Let $a, b, c ∈ R$, $a^{2}+b^{2}+c^{2}=1$and $A = ab + bc + ca$. Then $A$:
(A) $-\tfrac{1}{2}< A < 1 $
(B).$ −1 < A < 1$
(C) $-\tfrac{1}{2}< A \leq 1 $
(D) $-\tfrac{1}{2}\leq A \leq 1 $
$$\left ( a+b+c \right )^{2}= \left ( \left ( a+b \right )+c \right )^{2}$$ $$\Rightarrow \left ( a^{2}+b^{2}+2ab \right )+c^{2}+ 2\left ( a+b \right )c$$ $$\Rightarrow \left ( a^{2}+b^{2}+c^{2} \right ) +2\left ( ab + bc + ca \right )$$ $$\Rightarrow 1+2A\geq 0$$
$$\Rightarrow A\geq -\frac{1}{2}$$
I got the left hand constraint of A but i don't know how to proceed and find the upper limit.

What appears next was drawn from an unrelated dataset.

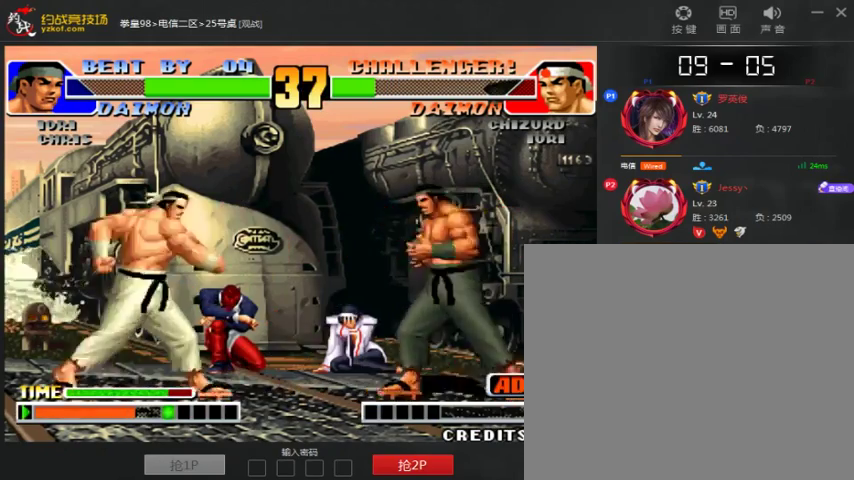
{"dt_ms": 500, "buttons": ["B"], "left_stick": "down-left", "events": [[67, "left_stick", "down-left"], [133, "B", "down"]]}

Is this correct? and so do i automatically select option (D)
Any help will be appreciated.
It is obvious that $A=1$ can be reached, simply set $a=b=c$. This already gets rid of option (A) and (B). Since (D) includes (C) (that is, if (C) is true then (D) must also be true), one of the answers must be (D). The question now is: can $A=\frac12$ occur?
Well, in the reasoning
\begin{align} (a+b+c)^2&\geq 0\\ a^2+b^2+c^2+2(ab+bc+ca)&\geq 0\\ 1+2A&\geq 0\\ A&\geq -\tfrac12\\ \end{align}
what do we need for equality? We merely need to have the first expression to have an equality, that is, $a+b+c=0$. Now we need to find $a,b,c$ with $a+b+c=0$ and $a^2+b^2+c^2=1$. Substitution yields $a^2+b^2+(-a-b)^2=1$ or
$$a^2+ab+(b^2-\tfrac12)=0$$
which is simply a quadratic in $a$ and thus solvable, making $A=\frac12$ possible. The only answer can be (D).
To give explicit $a,b,c$ with $A=-\frac12$: solving the quadratic yields
\begin{align} a&=\tfrac12-\tfrac 16\sqrt{3}\\ b&=\tfrac13\sqrt{3}\\ c&=-\tfrac12-\tfrac 16\sqrt{3} \end{align}
so that $a^2+b^2+c^2=1$ and $A=ab+bc+ca=-\frac12$.